### Page-level text extractions
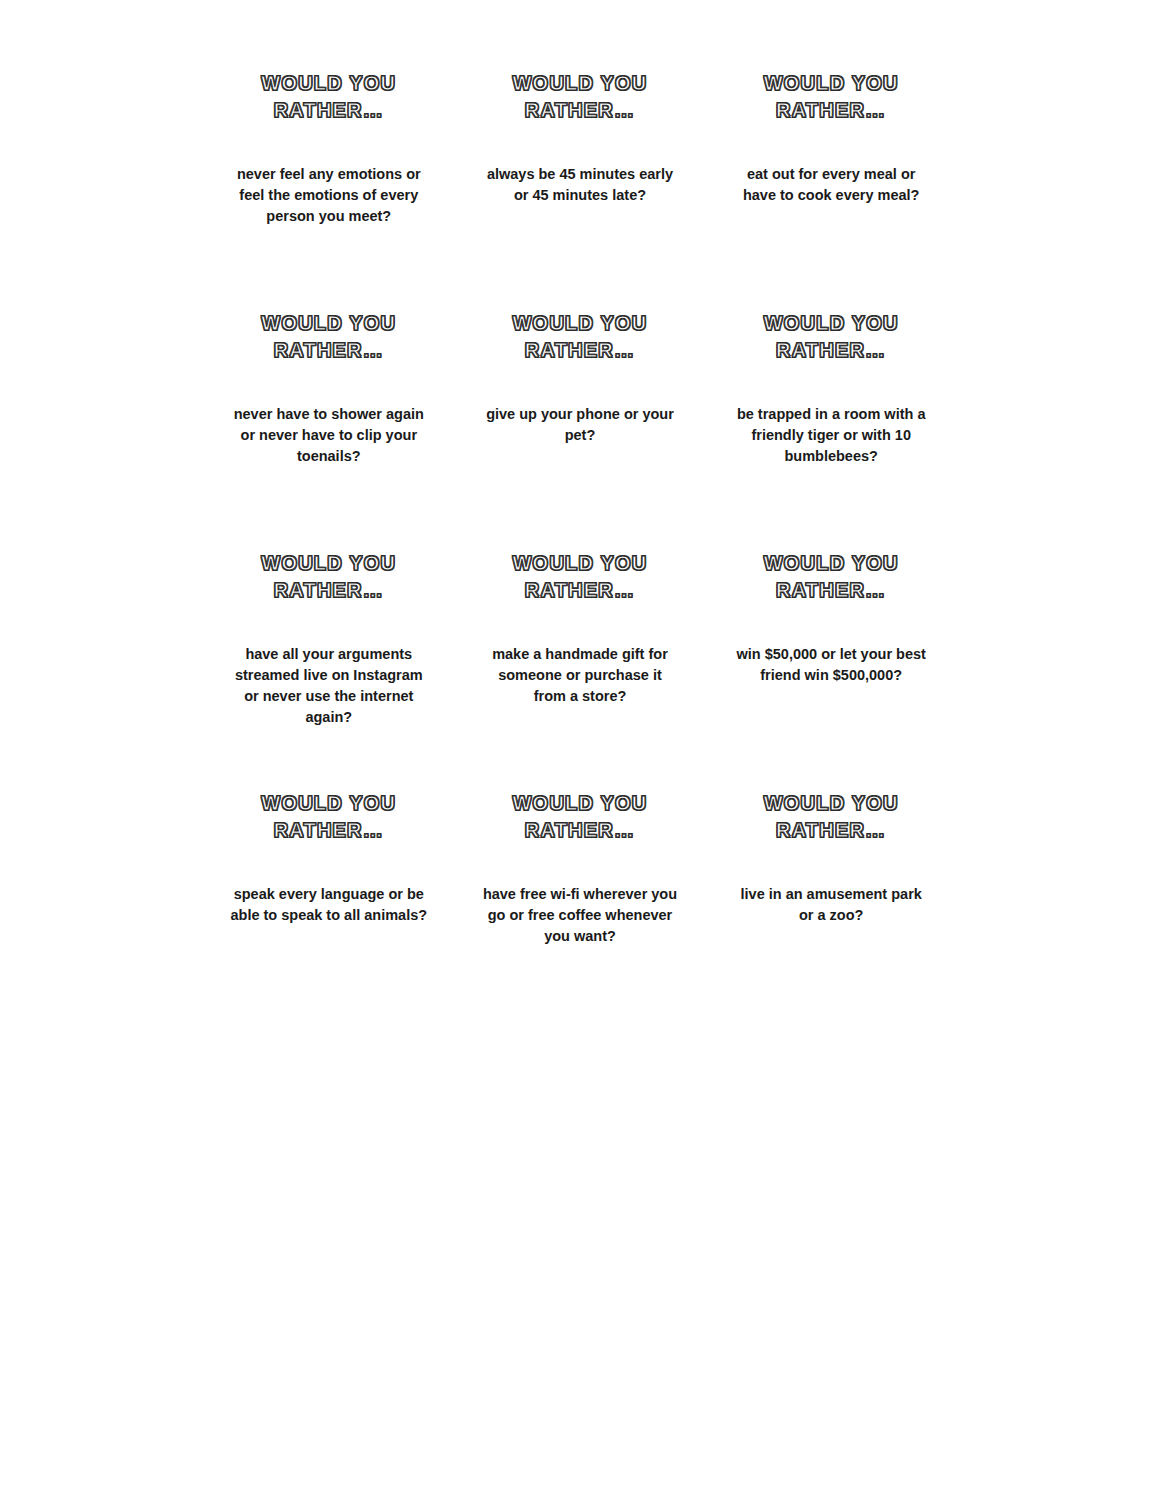Would You Rather…
never feel any emotions or feel the emotions of every person you meet?
Would You Rather…
always be 45 minutes early or 45 minutes late?
Would You Rather…
eat out for every meal or have to cook every meal?
Would You Rather…
never have to shower again or never have to clip your toenails?
Would You Rather…
give up your phone or your pet?
Would You Rather…
be trapped in a room with a friendly tiger or with 10 bumblebees?
Would You Rather…
have all your arguments streamed live on Instagram or never use the internet again?
Would You Rather…
make a handmade gift for someone or purchase it from a store?
Would You Rather…
win $50,000 or let your best friend win $500,000?
Would You Rather…
speak every language or be able to speak to all animals?
Would You Rather…
have free wi-fi wherever you go or free coffee whenever you want?
Would You Rather…
live in an amusement park or a zoo?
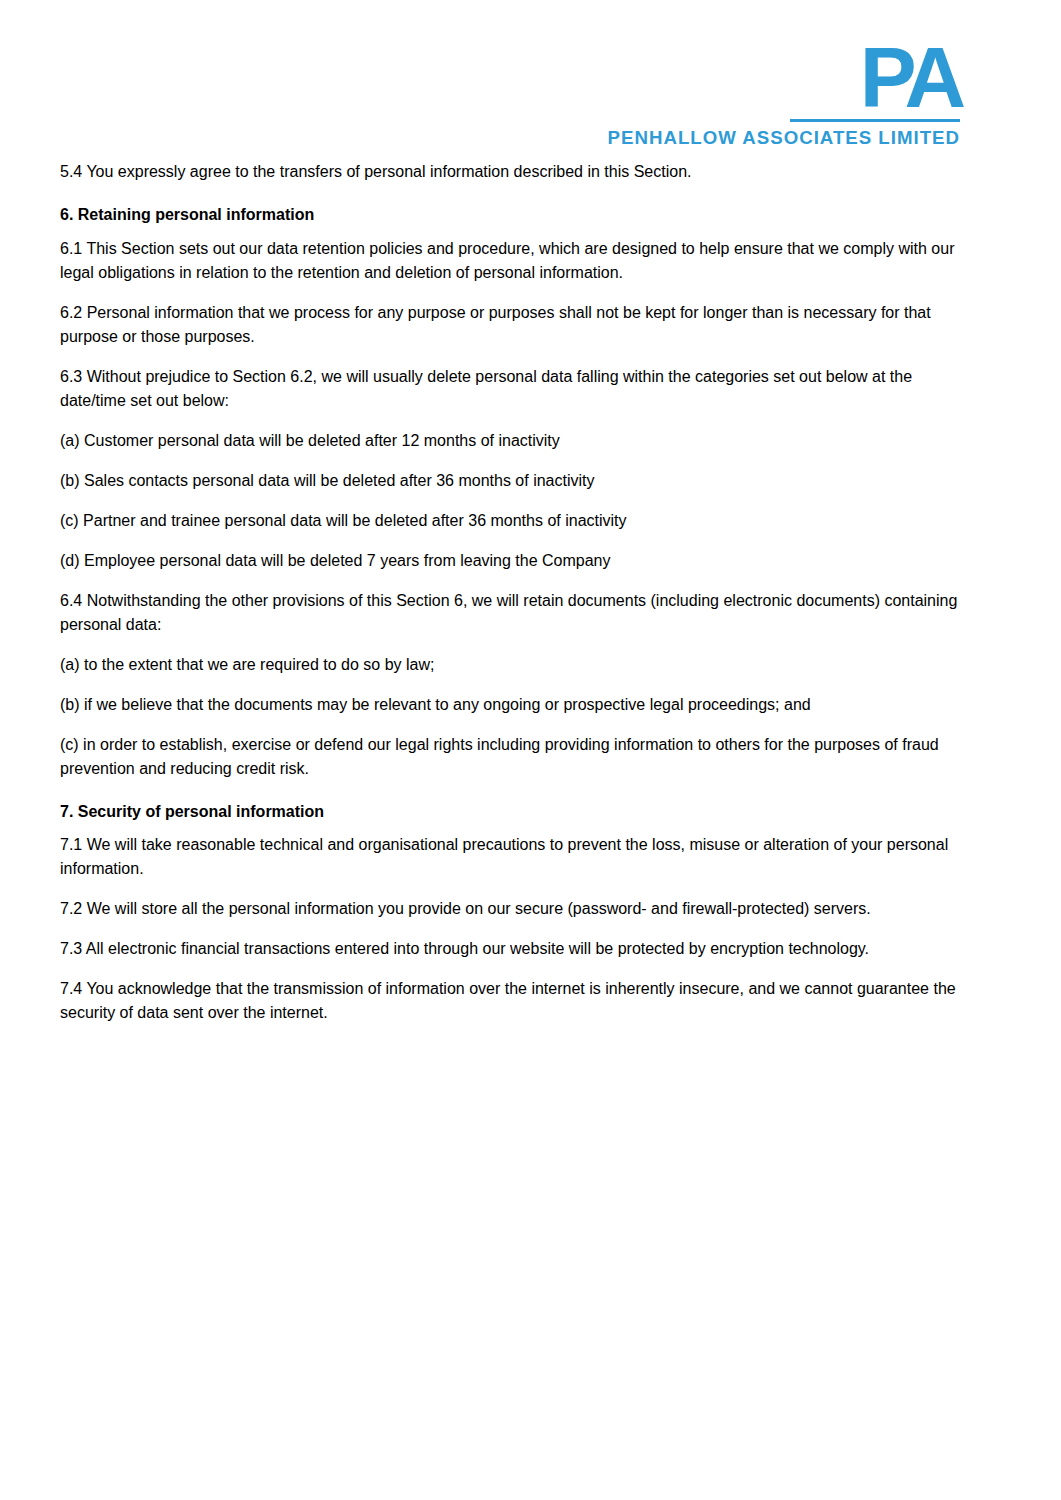PA
PENHALLOW ASSOCIATES LIMITED
5.4 You expressly agree to the transfers of personal information described in this Section.
6. Retaining personal information
6.1 This Section sets out our data retention policies and procedure, which are designed to help ensure that we comply with our legal obligations in relation to the retention and deletion of personal information.
6.2 Personal information that we process for any purpose or purposes shall not be kept for longer than is necessary for that purpose or those purposes.
6.3 Without prejudice to Section 6.2, we will usually delete personal data falling within the categories set out below at the date/time set out below:
(a) Customer personal data will be deleted after 12 months of inactivity
(b) Sales contacts personal data will be deleted after 36 months of inactivity
(c) Partner and trainee personal data will be deleted after 36 months of inactivity
(d) Employee personal data will be deleted 7 years from leaving the Company
6.4 Notwithstanding the other provisions of this Section 6, we will retain documents (including electronic documents) containing personal data:
(a) to the extent that we are required to do so by law;
(b) if we believe that the documents may be relevant to any ongoing or prospective legal proceedings; and
(c) in order to establish, exercise or defend our legal rights including providing information to others for the purposes of fraud prevention and reducing credit risk.
7. Security of personal information
7.1 We will take reasonable technical and organisational precautions to prevent the loss, misuse or alteration of your personal information.
7.2 We will store all the personal information you provide on our secure (password- and firewall-protected) servers.
7.3 All electronic financial transactions entered into through our website will be protected by encryption technology.
7.4 You acknowledge that the transmission of information over the internet is inherently insecure, and we cannot guarantee the security of data sent over the internet.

### TASK
Set down the records again verbatim, with no pictures.

### YOUR SOLUTION
Would You Rather…
never feel any emotions or feel the emotions of every person you meet?
Would You Rather…
always be 45 minutes early or 45 minutes late?
Would You Rather…
eat out for every meal or have to cook every meal?
Would You Rather…
never have to shower again or never have to clip your toenails?
Would You Rather…
give up your phone or your pet?
Would You Rather…
be trapped in a room with a friendly tiger or with 10 bumblebees?
Would You Rather…
have all your arguments streamed live on Instagram or never use the internet again?
Would You Rather…
make a handmade gift for someone or purchase it from a store?
Would You Rather…
win $50,000 or let your best friend win $500,000?
Would You Rather…
speak every language or be able to speak to all animals?
Would You Rather…
have free wi-fi wherever you go or free coffee whenever you want?
Would You Rather…
live in an amusement park or a zoo?
PA
PENHALLOW ASSOCIATES LIMITED
5.4 You expressly agree to the transfers of personal information described in this Section.
6. Retaining personal information
6.1 This Section sets out our data retention policies and procedure, which are designed to help ensure that we comply with our legal obligations in relation to the retention and deletion of personal information.
6.2 Personal information that we process for any purpose or purposes shall not be kept for longer than is necessary for that purpose or those purposes.
6.3 Without prejudice to Section 6.2, we will usually delete personal data falling within the categories set out below at the date/time set out below:
(a) Customer personal data will be deleted after 12 months of inactivity
(b) Sales contacts personal data will be deleted after 36 months of inactivity
(c) Partner and trainee personal data will be deleted after 36 months of inactivity
(d) Employee personal data will be deleted 7 years from leaving the Company
6.4 Notwithstanding the other provisions of this Section 6, we will retain documents (including electronic documents) containing personal data:
(a) to the extent that we are required to do so by law;
(b) if we believe that the documents may be relevant to any ongoing or prospective legal proceedings; and
(c) in order to establish, exercise or defend our legal rights including providing information to others for the purposes of fraud prevention and reducing credit risk.
7. Security of personal information
7.1 We will take reasonable technical and organisational precautions to prevent the loss, misuse or alteration of your personal information.
7.2 We will store all the personal information you provide on our secure (password- and firewall-protected) servers.
7.3 All electronic financial transactions entered into through our website will be protected by encryption technology.
7.4 You acknowledge that the transmission of information over the internet is inherently insecure, and we cannot guarantee the security of data sent over the internet.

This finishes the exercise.